The local leader of the Likud Party, the party of Prime Minister Benjamin Netanyahu, meanwhile, defended the riot and said in a social media post that it should be seen as “just the opening shot” against the left in her city.

Footage from Tuesday night showed dozens of people, mostly men, crowding the entrance to Beit Samueli-Kehillat Ra’anan, a Reform synagogue in the Tel Aviv suburb of Raanana that is home to a large population of American immigrants. The synagogue was hosting a screening of a joint Israeli-Palestinian memorial ceremony held annually on Israel’s Memorial Day.

The ceremony is organized by two groups seeking to bring together Israelis and Palestinians who reject violence and advocate for peace, including a group of bereaved family members from both societies. It has long been controversial in Israel and is regularly subject to government restrictions and protests from groups that accuse it of equating Israeli soldiers and Palestinian terrorists on Israel’s solemnest day.

This year, the ceremony was held in a secret location but screened in locations throughout Israel by the Israeli-Palestinian left-wing activist group Standing Together. The protest in Raanana was organized by the right-wing nonprofit Btsalmo, which exhorted followers to “not allow supporters of terror to enter Raanana!” The group organized a similar protest at a screening in the southern Israeli city of Beersheba.

Videos posted to social media showed the protesters screaming epithets, including “Nazi” and “whore,” at the attendees, and seeking to block at least one woman from entering. Another video posted by Haaretz reporter Josh Breiner showed dozens of men chasing after a woman as she left the ceremony, escorted by three police officers.

Men spat at her, accosted her and the police officers and, in one instance, threw a garbage can in their path.
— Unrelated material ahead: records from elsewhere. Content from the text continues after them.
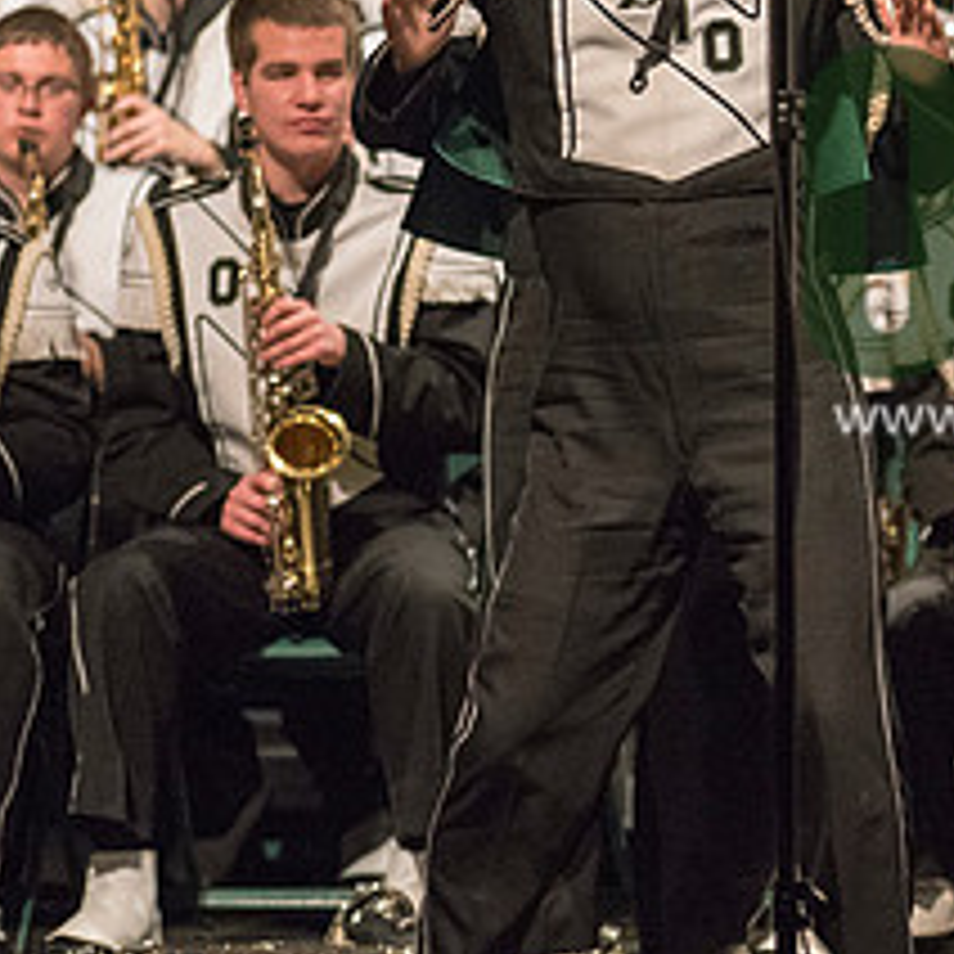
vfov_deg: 2.5
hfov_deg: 2.5
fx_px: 21732
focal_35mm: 697
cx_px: 1143
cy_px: 259
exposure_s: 1/500
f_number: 2.8
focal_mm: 300
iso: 4000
Members of the mob screamed insults including, “Because of you, soldiers die,” and “Too bad Hamas didn’t take you” — a reference to the hundreds of hostages abducted in the terror group’s Oct. 7, 2023, attack on Israel.

Another video posted by Breiner shows police escorting 30 or so attendees out the door as the shouts of the rioters can be heard outside.

This is at least the fourth time in the past 15 years that the Raanana Reform synagogue has been targeted. It was vandalized in 2010, 2014 and 2016 — the latter two times being defaced by slogans disparaging the Reform movement, equating it to apostasy or threatening its leaders.

The synagogue’s rabbi, Chen Ben Or Tsfoni, shared a post on Facebook following the riot that said, “This evening will be remembered as one of the most shameful days in the history of the city that waves the flag of tolerance and brotherhood.” The post added that the scene was “not brotherhood but hate.”

The riot also drew condemnation from the Israeli-American protest group UnXeptable, which opposes Israel’s right-wing government. It called for rallies in solidarity with the synagogue and statements from Israel’s leaders condemning the violence.

“This wasn’t a protest; it was a pogrom against Reform Jews and anyone who mourns all victims,” the group said in a statement. “Extremists think shattered glass will silence us. They’re wrong.”

Orly Erez-Likhovski, the executive director of the Israel Religious Action Center, the Reform movement’s Israeli advocacy arm, posted on Facebook that she had been injured when a rioter threw a rock at the car in which she was escaping the crowd. She said that even as rioters had briefly breached the synagogue, 60 people had been able to watch the program to its completion.

“I know that the dangerous and racist brainwashed people who demonstrated outside feel threatened by this ritual because it offends their whole perception of the world,” she wrote. “Because it shows that [things] could be different.”

Kariv repudiated the rioters in his tweets. “Hooligans that get a backwind and a blind eye from the trustees of the state, barnburners filled with hate, desecraters of God’s name in public, we will not let you destroy the Third Temple,” he wrote, using a term meant to refer to the state of Israel.